Please find attached a request for circulation 

Thank you 

Andrew 


Begin forwarded message:

From: Tara-Jane Fraser <Tara-Jane.Fraser@bailliegifford.com>
Date: 7 May 2019 at 18:19:42 BST
To: Andrew Cave <Andrew.Cave@bailliegifford.com>
Subject: EssilorLuxottica 2019 AGM

Dear CII Member,

 

We wanted to make you aware of the filing of two shareholder resolutions on the agenda of the upcoming Shareholder’s Meeting of EssilorLuxottica on May 16, 2019

 

We call on shareholders to support two proposals for the installation of a new independent Director, Proposals A and B (there is also a separate, additional shareholder proposal that we have not filed).
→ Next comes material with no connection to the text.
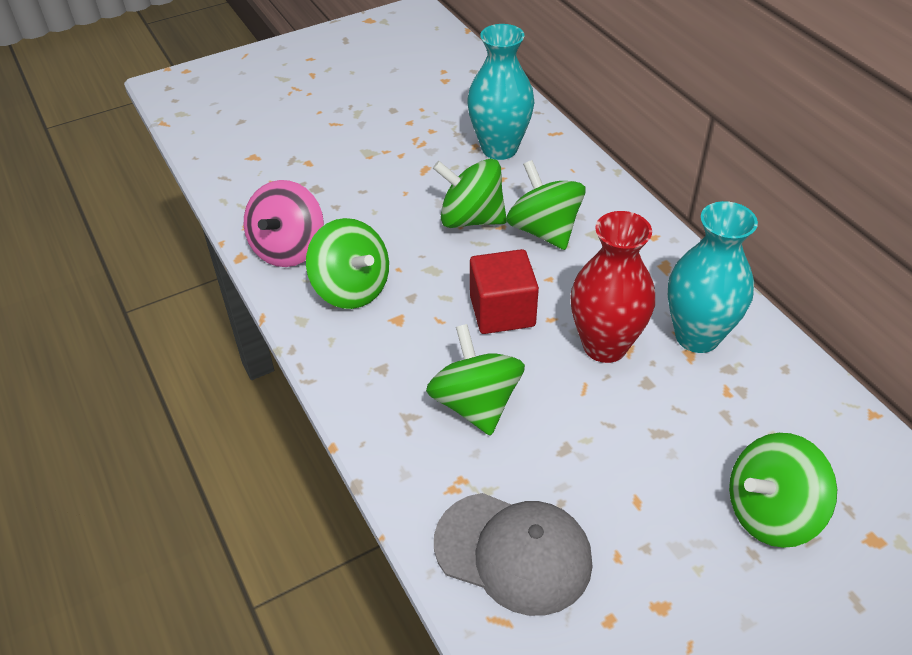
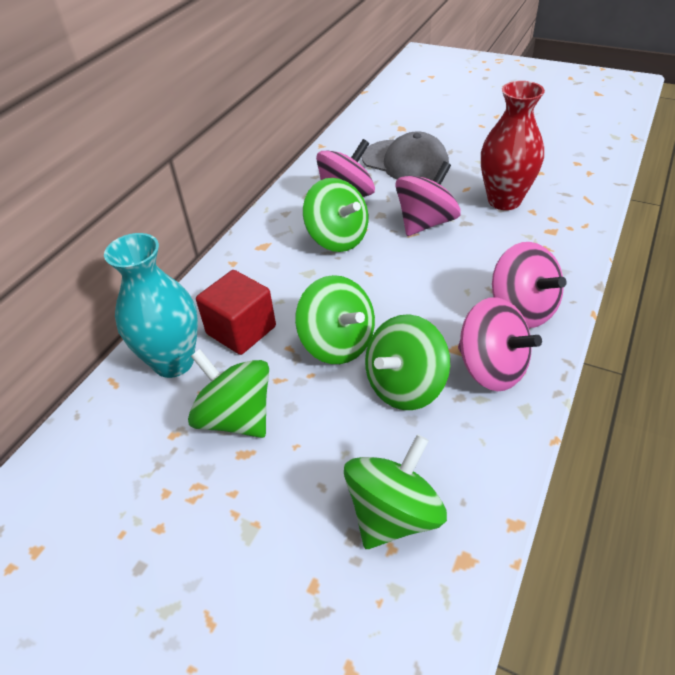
pink spinning top: 1 -> 4
turquoise vase: 2 -> 1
See full details of the filing here.

 

Since last March, the process of integration of Essilor International and Luxottica appears to have been materially impacted by a reported discord between Executive Chairman Leonardo Del Vecchio and Executive Vice-Chairman Hubert Sagnières, both invested with equivalent powers in the Articles of Association and the Rules of Procedure of the Board of Directors of the new company EssilorLuxottica. 

 

These governance challenges have become a matter of public record through the filing of a Request for Arbitration at the International Chamber of Commerce in Paris (ICC), the outcome of which would not occur before 2021.

 

We recommend that shareholders support the proposals for two new independent Directors (Proposals A and B):

  • The appointment of two additional independent Directors would increase the number of Board members to eighteen, as permitted by the company's Articles of association. Wendy E. Lane and Jesper Brandgaard have extensive experience in leading and supervising multinational companies with governance skills. Both have a strong knowledge of business in the North America, which accounts for more than half of EssilorLuxottica's business. Finally, they both enjoy the freedom of independent view and have shown a real interest in helping to get EssilorLuxottica out of its governance crisis.

 

EssilorLuxottica requires a break to the current status quo which has led to the Request for Arbitration: 

  • A long lasting position of entrenchment between the different parties would be likely to be harmful to all stakeholders.  
  • The ongoing process of recruiting an outstanding CEO is a key element to the success of the EssilorLuxottica group, and this is likely to be hampered by the ongoing governance challenges at the company. 
  • We believe that the appointment of two new unaligned independent Directors, not bound by the initial agreement of the merger, would help to support  a more constructive and unified position in the boardroom, and to help the board to focus on long-term value creation at the combined company. 

 

We therefore urge shareholders to vote FOR Proposals A and B.